## Texto
El fariseo y el publicano
XXX Domingo,
Tiempo Ordinario, Ciclo C
Eclesiástico
(Sirácide) 35, 15b-17. 20-22a
Salmo 33, 2-3.
17-18. 19 y 23
2 Timoteo 4,
6-8. 16-18
Lucas 18, 9-14
Borrador de una homilía
Hoy hemos
escuchado la parábola famosa del fariseo y el publicano. El fariseo de pie y el
publicano agachándose. No queremos ser como el fariseo. Pero, ¡cuidado!
Tan
fácilmente juzgamos a los demás: “Yo
no soy como el fariseo”.
Promoviéndome a mí mismo, soy otro fariseo, y sentimos agradecidos que no somos
como él.
El
fariseo no da gracias por lo que Dios ha hecho en él – como Pablo hace, sino su
oración es una alabanza de sí mismo y de todo lo que él había hecho.
Alabándose
a sí mismo, no hay espacio por Dios.
Cuando
nos llenamos de nosotros mismos, no hay espacio para Dios. Cuando pensamos más
de nosotros y nuestras capacidades y virtudes, no hay espacio para Dios. Cuando
menospreciamos a un pobre o marginado, no hay espacio para Dios.
Jesús
nos pone el ejemplo del publicano, un hombre despreciado por el pueblo judío.
“El
publicano, por el contrario, solo acierta a decir: ‘¡Oh Dios! Ten compasión
de este pecador’. Este hombre reconoce
humildemente su pecado. No se puede gloriar de su vida. Se encomienda a la
compasión de Dios. No se compara con nadie. No juzga a los demás. Vive en
verdad ante sí mismo y ante Dios”. (José
Antonio Pagola)

## Registros extraídos

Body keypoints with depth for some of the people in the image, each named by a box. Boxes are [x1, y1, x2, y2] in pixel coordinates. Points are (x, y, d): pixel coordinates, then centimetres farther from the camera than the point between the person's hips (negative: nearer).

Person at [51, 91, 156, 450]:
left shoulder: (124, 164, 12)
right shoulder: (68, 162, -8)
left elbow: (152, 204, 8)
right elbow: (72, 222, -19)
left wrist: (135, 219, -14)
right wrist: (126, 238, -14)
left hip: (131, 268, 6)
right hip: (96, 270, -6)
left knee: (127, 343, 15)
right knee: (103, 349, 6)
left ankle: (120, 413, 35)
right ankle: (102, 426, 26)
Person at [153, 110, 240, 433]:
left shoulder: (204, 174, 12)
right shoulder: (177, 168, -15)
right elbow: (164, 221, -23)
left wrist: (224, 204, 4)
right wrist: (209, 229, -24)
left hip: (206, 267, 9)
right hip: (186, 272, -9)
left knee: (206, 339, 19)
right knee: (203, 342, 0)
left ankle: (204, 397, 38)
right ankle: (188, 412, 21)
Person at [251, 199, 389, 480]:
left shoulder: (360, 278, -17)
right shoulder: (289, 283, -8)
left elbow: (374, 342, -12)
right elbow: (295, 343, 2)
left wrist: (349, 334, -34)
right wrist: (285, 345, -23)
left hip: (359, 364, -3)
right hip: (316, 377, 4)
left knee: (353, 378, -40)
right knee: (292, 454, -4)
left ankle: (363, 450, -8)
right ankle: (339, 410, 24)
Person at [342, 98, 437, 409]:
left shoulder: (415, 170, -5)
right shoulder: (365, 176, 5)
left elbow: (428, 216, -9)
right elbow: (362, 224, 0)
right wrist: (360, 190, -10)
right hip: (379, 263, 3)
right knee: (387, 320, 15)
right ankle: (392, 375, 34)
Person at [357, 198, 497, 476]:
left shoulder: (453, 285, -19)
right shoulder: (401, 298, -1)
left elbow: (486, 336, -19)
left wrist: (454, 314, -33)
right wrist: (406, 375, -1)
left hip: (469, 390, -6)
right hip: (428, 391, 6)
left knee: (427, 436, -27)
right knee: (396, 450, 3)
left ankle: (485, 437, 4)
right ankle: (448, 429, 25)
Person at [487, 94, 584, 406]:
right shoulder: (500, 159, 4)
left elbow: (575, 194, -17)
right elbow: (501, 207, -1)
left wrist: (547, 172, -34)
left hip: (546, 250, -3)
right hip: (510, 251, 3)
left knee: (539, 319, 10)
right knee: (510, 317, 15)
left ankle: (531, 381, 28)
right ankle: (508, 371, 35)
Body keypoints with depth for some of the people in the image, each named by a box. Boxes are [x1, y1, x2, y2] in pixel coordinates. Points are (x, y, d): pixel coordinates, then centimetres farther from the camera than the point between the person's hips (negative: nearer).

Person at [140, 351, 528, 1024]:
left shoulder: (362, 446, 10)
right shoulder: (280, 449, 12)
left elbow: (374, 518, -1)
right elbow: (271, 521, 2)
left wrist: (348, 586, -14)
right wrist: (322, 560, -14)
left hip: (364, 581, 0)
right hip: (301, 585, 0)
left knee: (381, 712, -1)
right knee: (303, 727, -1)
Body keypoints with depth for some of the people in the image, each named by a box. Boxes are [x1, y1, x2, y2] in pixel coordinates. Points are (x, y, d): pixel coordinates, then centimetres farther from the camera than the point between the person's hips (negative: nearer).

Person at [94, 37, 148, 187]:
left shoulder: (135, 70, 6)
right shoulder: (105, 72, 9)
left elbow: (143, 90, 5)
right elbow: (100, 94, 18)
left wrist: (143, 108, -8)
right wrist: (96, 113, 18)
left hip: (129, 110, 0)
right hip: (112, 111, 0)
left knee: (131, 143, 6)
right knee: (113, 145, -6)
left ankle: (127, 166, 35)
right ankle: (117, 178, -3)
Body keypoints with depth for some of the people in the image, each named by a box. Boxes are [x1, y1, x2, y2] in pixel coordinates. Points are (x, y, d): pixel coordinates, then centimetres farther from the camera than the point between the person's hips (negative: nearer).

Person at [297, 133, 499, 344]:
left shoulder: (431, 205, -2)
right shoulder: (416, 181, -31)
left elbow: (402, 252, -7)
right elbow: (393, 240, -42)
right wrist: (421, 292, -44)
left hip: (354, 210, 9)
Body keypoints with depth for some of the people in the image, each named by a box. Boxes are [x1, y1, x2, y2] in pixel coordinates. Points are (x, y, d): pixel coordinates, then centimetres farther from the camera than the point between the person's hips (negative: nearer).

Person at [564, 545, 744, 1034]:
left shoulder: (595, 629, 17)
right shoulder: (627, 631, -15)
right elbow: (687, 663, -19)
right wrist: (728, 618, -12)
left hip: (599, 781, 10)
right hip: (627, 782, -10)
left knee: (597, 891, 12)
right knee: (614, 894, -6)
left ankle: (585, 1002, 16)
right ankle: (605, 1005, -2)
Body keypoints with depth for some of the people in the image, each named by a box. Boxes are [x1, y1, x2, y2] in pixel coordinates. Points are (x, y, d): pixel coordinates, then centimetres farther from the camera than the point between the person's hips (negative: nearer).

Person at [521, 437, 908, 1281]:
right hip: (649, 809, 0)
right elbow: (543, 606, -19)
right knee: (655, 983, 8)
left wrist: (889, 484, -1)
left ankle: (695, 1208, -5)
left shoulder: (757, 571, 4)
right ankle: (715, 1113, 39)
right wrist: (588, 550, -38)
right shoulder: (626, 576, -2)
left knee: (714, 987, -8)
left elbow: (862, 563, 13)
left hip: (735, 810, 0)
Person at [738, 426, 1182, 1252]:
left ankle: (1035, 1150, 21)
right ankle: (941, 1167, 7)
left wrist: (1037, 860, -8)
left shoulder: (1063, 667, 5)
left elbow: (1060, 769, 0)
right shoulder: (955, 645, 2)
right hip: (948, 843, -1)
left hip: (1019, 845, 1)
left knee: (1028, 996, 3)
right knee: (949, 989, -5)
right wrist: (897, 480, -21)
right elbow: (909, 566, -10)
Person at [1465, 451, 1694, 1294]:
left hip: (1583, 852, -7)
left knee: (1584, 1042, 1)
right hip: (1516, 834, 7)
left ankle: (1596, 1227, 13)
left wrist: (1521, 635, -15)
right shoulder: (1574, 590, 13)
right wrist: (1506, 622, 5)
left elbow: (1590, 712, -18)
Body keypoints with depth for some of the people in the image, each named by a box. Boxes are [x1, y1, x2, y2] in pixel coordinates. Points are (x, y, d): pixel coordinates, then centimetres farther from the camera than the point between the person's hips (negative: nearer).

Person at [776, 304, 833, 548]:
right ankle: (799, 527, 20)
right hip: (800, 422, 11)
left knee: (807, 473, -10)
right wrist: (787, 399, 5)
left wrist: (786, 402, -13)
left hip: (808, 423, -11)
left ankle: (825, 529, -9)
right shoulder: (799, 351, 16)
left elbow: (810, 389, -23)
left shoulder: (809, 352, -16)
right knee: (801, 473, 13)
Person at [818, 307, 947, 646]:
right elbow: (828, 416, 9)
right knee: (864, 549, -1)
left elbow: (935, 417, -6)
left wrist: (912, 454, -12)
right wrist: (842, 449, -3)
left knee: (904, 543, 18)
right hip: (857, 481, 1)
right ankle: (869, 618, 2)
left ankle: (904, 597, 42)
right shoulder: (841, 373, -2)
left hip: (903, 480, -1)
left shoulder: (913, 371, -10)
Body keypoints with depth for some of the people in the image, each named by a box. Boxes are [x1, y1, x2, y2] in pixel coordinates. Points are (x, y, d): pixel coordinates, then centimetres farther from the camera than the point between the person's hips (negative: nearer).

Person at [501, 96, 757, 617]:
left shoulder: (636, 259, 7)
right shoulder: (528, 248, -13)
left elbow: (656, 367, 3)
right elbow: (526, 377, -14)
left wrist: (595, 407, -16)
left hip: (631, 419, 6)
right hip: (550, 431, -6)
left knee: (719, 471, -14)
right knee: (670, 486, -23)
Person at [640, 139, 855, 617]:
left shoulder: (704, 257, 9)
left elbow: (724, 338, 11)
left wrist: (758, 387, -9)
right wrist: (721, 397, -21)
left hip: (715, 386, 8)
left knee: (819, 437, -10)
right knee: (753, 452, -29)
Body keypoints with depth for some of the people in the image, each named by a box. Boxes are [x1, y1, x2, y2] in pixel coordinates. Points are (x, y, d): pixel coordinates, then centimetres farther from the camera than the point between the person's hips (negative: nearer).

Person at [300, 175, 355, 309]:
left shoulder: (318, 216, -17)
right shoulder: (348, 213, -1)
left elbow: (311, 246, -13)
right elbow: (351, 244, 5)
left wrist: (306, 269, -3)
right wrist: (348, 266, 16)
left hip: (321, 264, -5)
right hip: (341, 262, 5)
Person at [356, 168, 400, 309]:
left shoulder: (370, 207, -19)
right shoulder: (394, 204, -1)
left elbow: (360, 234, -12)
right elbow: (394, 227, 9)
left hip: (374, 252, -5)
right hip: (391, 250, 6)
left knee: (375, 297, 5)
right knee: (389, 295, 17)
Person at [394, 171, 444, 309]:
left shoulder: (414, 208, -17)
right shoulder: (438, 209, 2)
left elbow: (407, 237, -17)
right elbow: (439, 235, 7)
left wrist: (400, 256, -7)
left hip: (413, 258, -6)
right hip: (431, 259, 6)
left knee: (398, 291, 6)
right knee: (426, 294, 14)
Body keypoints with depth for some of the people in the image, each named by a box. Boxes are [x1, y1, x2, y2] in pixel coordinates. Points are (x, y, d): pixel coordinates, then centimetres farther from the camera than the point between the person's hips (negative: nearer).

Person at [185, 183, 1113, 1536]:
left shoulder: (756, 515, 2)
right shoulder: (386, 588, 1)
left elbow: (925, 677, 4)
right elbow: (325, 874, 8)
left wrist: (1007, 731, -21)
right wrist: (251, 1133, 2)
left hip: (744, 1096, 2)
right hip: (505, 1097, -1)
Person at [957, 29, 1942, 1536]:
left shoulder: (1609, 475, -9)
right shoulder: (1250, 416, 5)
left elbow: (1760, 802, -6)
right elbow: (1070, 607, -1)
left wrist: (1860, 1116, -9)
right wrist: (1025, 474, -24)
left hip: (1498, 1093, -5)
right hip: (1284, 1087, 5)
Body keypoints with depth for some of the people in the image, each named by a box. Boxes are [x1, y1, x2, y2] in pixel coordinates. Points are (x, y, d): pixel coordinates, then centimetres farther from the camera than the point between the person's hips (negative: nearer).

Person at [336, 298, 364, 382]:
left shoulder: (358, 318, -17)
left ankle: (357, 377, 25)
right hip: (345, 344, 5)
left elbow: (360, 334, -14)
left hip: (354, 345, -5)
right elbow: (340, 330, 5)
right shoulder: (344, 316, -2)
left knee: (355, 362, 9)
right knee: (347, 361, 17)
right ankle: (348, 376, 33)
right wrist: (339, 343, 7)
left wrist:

## Tarea a realizar
Reproduce el texto sobre el fariseo y el publicano completo y sin ningún cambio. Los registros son material independiente del texto.

## Respuesta escrita
El fariseo y el publicano
XXX Domingo,
Tiempo Ordinario, Ciclo C
Eclesiástico
(Sirácide) 35, 15b-17. 20-22a
Salmo 33, 2-3.
17-18. 19 y 23
2 Timoteo 4,
6-8. 16-18
Lucas 18, 9-14
Borrador de una homilía
Hoy hemos
escuchado la parábola famosa del fariseo y el publicano. El fariseo de pie y el
publicano agachándose. No queremos ser como el fariseo. Pero, ¡cuidado!
Tan
fácilmente juzgamos a los demás: “Yo
no soy como el fariseo”.
Promoviéndome a mí mismo, soy otro fariseo, y sentimos agradecidos que no somos
como él.
El
fariseo no da gracias por lo que Dios ha hecho en él – como Pablo hace, sino su
oración es una alabanza de sí mismo y de todo lo que él había hecho.
Alabándose
a sí mismo, no hay espacio por Dios.
Cuando
nos llenamos de nosotros mismos, no hay espacio para Dios. Cuando pensamos más
de nosotros y nuestras capacidades y virtudes, no hay espacio para Dios. Cuando
menospreciamos a un pobre o marginado, no hay espacio para Dios.
Jesús
nos pone el ejemplo del publicano, un hombre despreciado por el pueblo judío.
“El
publicano, por el contrario, solo acierta a decir: ‘¡Oh Dios! Ten compasión
de este pecador’. Este hombre reconoce
humildemente su pecado. No se puede gloriar de su vida. Se encomienda a la
compasión de Dios. No se compara con nadie. No juzga a los demás. Vive en
verdad ante sí mismo y ante Dios”. (José
Antonio Pagola)